De sorte qu’il s’efforça d’afficher une mine assurée, tout en priant secrètement ses ancêtres pour qu’elle sût ce qu’elle faisait.

« Il devrait freiner maintenant. » Le capitaine Desjani vociféra des ordres ; l’Indomptable pivota sur lui-même pour ramener vers l’avant ses propulseurs principaux. « En avant toute ! » L’Indomptable vibra quand son système de propulsion entreprit de réduire sa vélocité ; le fuselage du vaisseau gronda sous la tension et Geary se sentit durement plaqué à son siège.
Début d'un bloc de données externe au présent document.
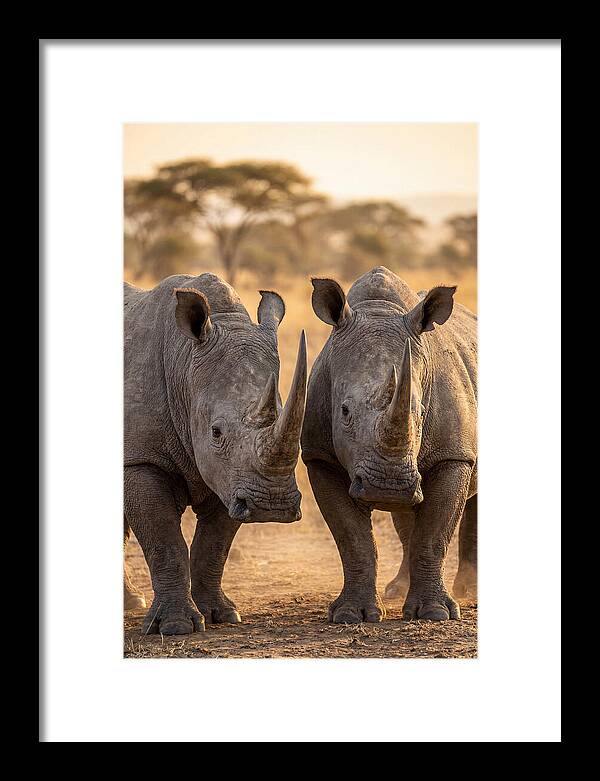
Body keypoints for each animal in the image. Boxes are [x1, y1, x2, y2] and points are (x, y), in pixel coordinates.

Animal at [123, 273, 307, 635]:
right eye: (216, 432)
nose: (272, 506)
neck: (184, 364)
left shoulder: (232, 476)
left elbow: (214, 544)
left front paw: (221, 615)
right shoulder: (140, 458)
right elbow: (164, 540)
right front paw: (176, 626)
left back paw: (131, 602)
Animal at [301, 266, 477, 622]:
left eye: (420, 411)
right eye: (344, 411)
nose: (388, 486)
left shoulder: (454, 455)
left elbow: (434, 535)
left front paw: (436, 614)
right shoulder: (320, 457)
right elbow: (353, 540)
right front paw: (351, 615)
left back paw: (469, 591)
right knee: (407, 516)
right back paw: (397, 589)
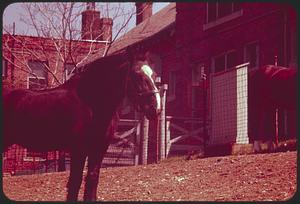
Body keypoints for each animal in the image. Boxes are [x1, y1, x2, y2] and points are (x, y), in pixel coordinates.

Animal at [2, 51, 162, 200]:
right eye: (137, 75)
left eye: (154, 74)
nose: (156, 108)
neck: (92, 102)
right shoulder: (78, 148)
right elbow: (75, 182)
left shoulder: (99, 147)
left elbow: (92, 178)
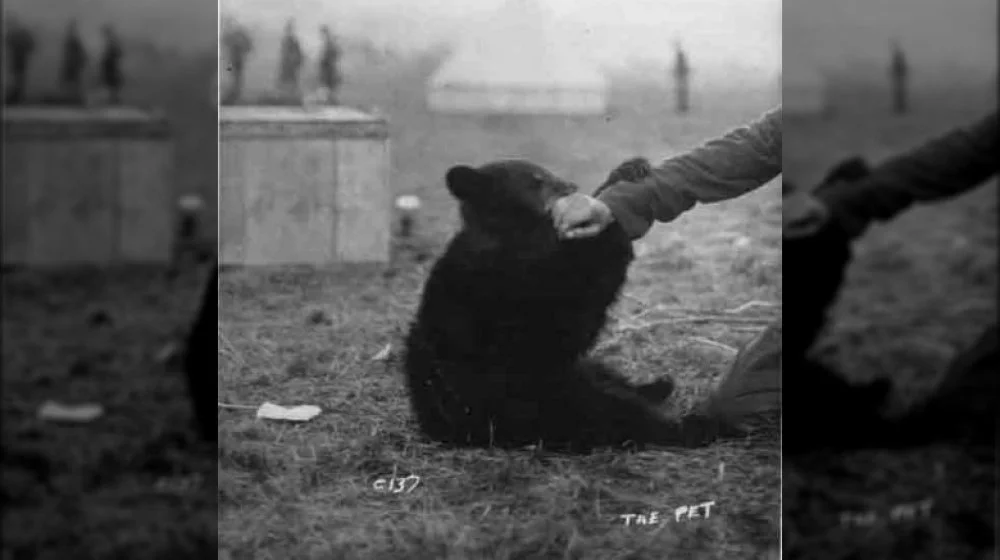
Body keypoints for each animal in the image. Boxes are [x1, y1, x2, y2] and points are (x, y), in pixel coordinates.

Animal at [403, 159, 719, 453]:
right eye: (536, 179)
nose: (571, 186)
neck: (517, 231)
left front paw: (628, 170)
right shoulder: (507, 289)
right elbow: (571, 314)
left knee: (609, 379)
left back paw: (659, 385)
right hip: (540, 404)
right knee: (616, 414)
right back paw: (696, 425)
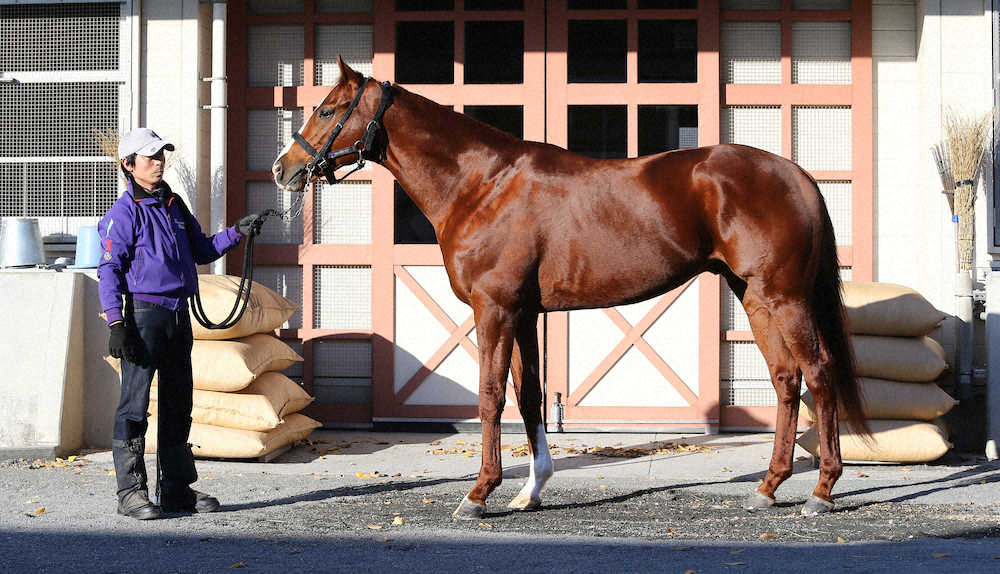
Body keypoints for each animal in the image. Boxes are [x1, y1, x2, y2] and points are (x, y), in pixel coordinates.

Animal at [272, 57, 870, 519]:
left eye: (328, 110)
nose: (283, 169)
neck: (483, 185)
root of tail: (796, 174)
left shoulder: (495, 311)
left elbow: (491, 398)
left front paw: (479, 494)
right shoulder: (523, 313)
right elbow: (529, 396)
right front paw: (530, 491)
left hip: (785, 297)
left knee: (818, 374)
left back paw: (822, 491)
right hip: (753, 296)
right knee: (786, 379)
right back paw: (768, 487)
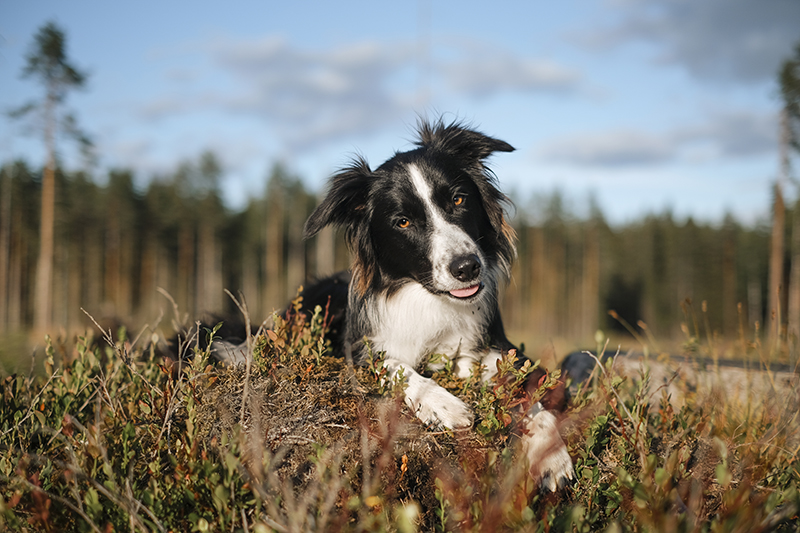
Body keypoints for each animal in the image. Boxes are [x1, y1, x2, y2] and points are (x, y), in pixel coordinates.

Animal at [296, 118, 572, 488]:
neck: (431, 302)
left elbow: (523, 387)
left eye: (458, 199)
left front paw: (550, 453)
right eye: (403, 221)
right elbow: (396, 366)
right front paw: (443, 404)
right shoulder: (358, 350)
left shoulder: (493, 349)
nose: (467, 267)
Un bruit suraigu se fit entendre dans le bâtiment quand ses coussins d’inertie s’échinèrent pour interdire à la pression d’atteindre une limite insupportable au navire et son équipage.

La trajectoire prévue de l’Indomptable s’altérait rapidement, pour s’incurver davantage vers celle qu’emprunterait le croiseur pour rejoindre le Titan.

Plus près. Geary s’efforça de déglutir discrètement.

Les yeux de Desjani étaient rivés sur son écran. « Il devrait filer maintenant à moins de 0,2 c, s’il freine pour engager le combat avec le Titan. » L’image du croiseur, qui ne se trouvait plus désormais qu’à quelques secondes-lumière et leur parvenait presque en temps réel, du moins autant qu’il était possible lors d’un combat spatial, semblait avoir pratiquement adopté la trajectoire prévue par Desjani. « Réglez les catapultes à mitraille sur des tirs séquentiels quand nous croiserons sa trajectoire estimée, ordonna-t-elle. Chargez le champ de nullité et attendez mon ordre. »

L’Indomptable, qui continuait de freiner férocement, coupa à angle aigu la trajectoire prévue du croiseur du Syndic, tandis que ses catapultes projetaient leurs billes à un intervalle régulier de quelques millisecondes.

« Tirez quatre spectres. Deux vers bâbord et deux vers tribord. » Les missiles jaillirent, chacun freinant sa propre vélocité pendant que ses senseurs de bord cherchaient à se verrouiller correctement sur un croiseur du Syndic que les effets relativistes ne distordraient plus, puis accélérant de nouveau vers leur cible.

« Lancez le champ de nullité », ordonna Desjani.